_EXERCISE INSTRUCTIONS_.
a) According to the interview transcript below, what did Ben Laidler give as the long-term potential US GDP growth rate?
b) Retype a passage of the interview transcript below, beginning at the words "Ben Laidler 0:54" and stopping after "meet a weekend?".

_EXTRACT TO READ_.
Start of Block

Ben, thank you very much for joining us today. How are things in London?

Ben Laidler 0:54
Hi, James. Thanks for having me back. Oh, things aren’t good. The sun shining summers around the corner. We’re trying to ignore markets. But yeah, things are good.

James Connor 1:03
Well, that’s good to hear. And people in London, they love to complain about the weather. So how has this spring been so far?

Ben Laidler 1:10
So you’re going to ask me about the wildlife gave me the excuse to complain. It’s pretty good. Yeah, the sun shining has stopped raining. I’m just gonna leave it at that.

James Connor 1:18
And so you have a long weekend coming up meet a weekend?

Ben Laidler 1:22
Yeah, absolutely. Can’t be a three day weekend. Yeah, just around the corner.

James Connor 1:27
So I am based in Toronto, and we also have a long weekend coming up in May. It’s called Victoria Day, believe it or not, we’re, we’re still hanging on to the British crown.

Ben Laidler 1:40
Yeah, so we call it the most original name, we can come up with his early May Day bank holiday, I think we should have just stuck with the old sort of colonial name.

James Connor 1:48
Yeah, very good. So let’s talk about the economy. The last time we spoke, you were very bullish on the US economy. But we recently saw a weaker than expected q1 GDP number. It came in at 1.6% versus expectations of 2.4%. And some people might look at this and say this pullback is good because it’s going to result in lower inflation. But what’s your take on this GDP number? And what’s your view on the US economy overall.

Ben Laidler 2:15
So I call it U.S. exceptionalism. You know, the rest of the world is sort of slowed down, and we’re looking for recovery and everything else. And the US economy just continues to chug along at very strong rates. And what looked like a weak first quarter GDP report, actually really scratched the surface, I think, was very strong. So I think the narrative here is the US economy absolutely slowing. But at a very modest pace. The two bits of the economy really, really care about us investors, consumption and investments, consumer spending in that first quarter report was two and a half percent. And services spending, which is the biggest driver of the economy was 4%. And investment 3%. So you know, these are the drivers of the economy, they remain very, you know, very strong, you know, the takeaways which gave you that sort of low headline, number of basically the volatile smaller bits that we don’t really worry too much about trade inventories. And just to put all this in perspective, your long term, potential US GDP growth rate is something like 1.8%. So we are still running at very strong levels by historical standards.

James Connor 3:28
Okay, so let’s look at interest rates. And also inflation. When we started, when we came into 2024, everybody was looking for six rate cuts, then got reduced down to three. And then after this last fed announcement, I guess people are saying it’s only going to be two cuts. And some people are saying now, it’s not going to be any. And this is all based on inflation expectations. And as you just alluded to, we had a very strong CPI number recently, car insurance, for example, was up 22%, year over year, the largest increase since 1976. So maybe you could just take us through the your views on inflation in a little more detail.

End of Block

_DATA SECTION_.

Start of Block

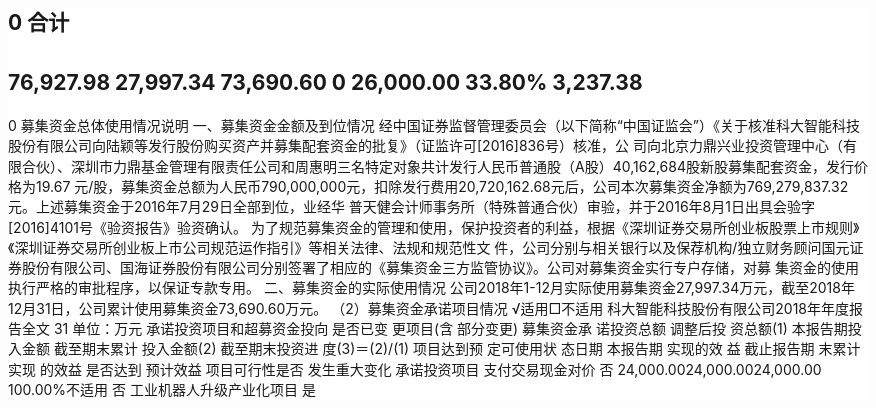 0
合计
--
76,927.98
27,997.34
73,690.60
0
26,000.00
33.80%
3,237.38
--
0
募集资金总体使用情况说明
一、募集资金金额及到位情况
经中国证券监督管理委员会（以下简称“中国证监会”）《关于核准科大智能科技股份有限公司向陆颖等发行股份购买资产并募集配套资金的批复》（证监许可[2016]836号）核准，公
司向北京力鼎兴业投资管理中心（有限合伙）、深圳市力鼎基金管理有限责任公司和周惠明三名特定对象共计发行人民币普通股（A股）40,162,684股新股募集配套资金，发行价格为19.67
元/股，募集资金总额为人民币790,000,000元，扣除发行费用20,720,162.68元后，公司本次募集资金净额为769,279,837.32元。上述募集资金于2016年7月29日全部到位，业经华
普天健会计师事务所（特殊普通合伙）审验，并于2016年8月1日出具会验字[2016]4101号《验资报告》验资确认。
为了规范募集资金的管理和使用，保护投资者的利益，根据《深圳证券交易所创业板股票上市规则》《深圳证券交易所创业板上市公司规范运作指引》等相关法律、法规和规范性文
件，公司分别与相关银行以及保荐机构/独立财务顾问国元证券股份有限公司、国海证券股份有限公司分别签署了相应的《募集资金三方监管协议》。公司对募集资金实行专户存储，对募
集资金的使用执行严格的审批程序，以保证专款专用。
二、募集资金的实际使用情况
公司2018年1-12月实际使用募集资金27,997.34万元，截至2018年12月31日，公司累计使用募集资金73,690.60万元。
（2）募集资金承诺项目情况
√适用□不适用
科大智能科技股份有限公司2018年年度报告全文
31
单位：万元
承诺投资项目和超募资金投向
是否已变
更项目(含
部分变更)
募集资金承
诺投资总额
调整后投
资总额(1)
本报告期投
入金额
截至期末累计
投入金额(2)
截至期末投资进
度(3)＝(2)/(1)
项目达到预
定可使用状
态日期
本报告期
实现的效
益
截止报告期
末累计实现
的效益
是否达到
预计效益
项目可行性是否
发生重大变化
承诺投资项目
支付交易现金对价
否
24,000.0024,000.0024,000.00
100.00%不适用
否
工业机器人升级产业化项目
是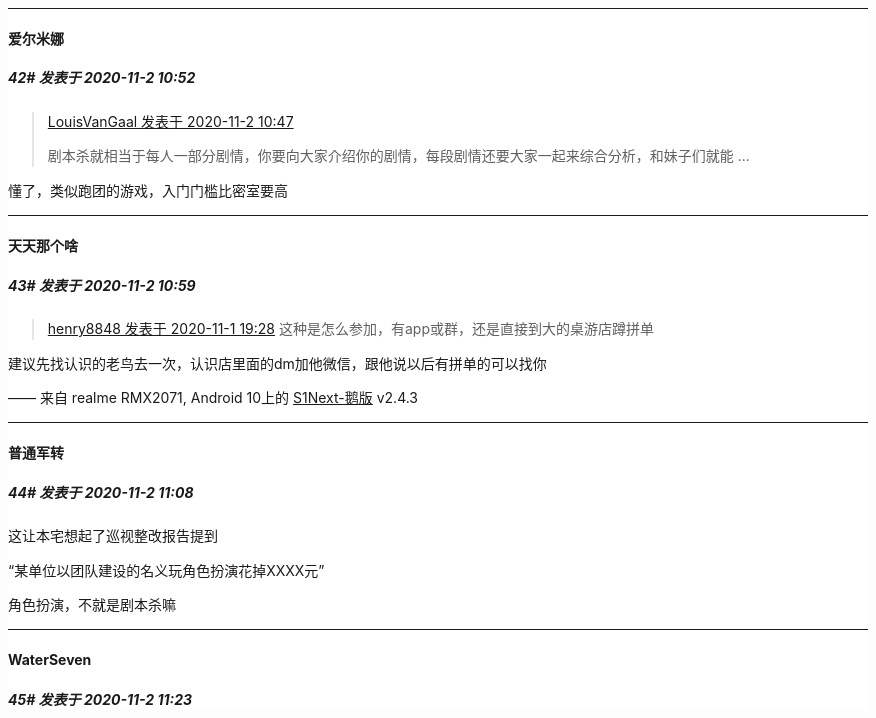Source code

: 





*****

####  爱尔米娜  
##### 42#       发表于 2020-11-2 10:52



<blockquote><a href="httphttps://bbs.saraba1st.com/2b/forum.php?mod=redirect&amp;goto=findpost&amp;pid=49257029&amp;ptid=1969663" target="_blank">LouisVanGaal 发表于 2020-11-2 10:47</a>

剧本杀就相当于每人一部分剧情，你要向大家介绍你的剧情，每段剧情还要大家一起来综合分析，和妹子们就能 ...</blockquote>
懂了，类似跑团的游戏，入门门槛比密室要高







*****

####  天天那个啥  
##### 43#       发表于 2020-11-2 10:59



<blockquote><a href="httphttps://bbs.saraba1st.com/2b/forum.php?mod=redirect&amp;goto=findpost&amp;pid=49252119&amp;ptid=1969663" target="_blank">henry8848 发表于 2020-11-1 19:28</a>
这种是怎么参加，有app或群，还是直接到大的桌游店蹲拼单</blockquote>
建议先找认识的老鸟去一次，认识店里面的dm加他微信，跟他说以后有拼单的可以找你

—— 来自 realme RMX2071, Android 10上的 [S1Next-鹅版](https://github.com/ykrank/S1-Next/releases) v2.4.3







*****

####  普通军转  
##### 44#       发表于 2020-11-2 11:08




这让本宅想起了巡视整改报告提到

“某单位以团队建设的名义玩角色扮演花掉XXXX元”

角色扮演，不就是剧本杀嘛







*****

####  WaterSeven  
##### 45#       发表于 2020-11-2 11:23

End of Block

_SOLVED PROBLEMS_.
a) Something like 1.8%.

b)
Ben Laidler 0:54
Hi, James. Thanks for having me back. Oh, things aren’t good. The sun shining summers around the corner. We’re trying to ignore markets. But yeah, things are good.

James Connor 1:03
Well, that’s good to hear. And people in London, they love to complain about the weather. So how has this spring been so far?

Ben Laidler 1:10
So you’re going to ask me about the wildlife gave me the excuse to complain. It’s pretty good. Yeah, the sun shining has stopped raining. I’m just gonna leave it at that.

James Connor 1:18
And so you have a long weekend coming up meet a weekend?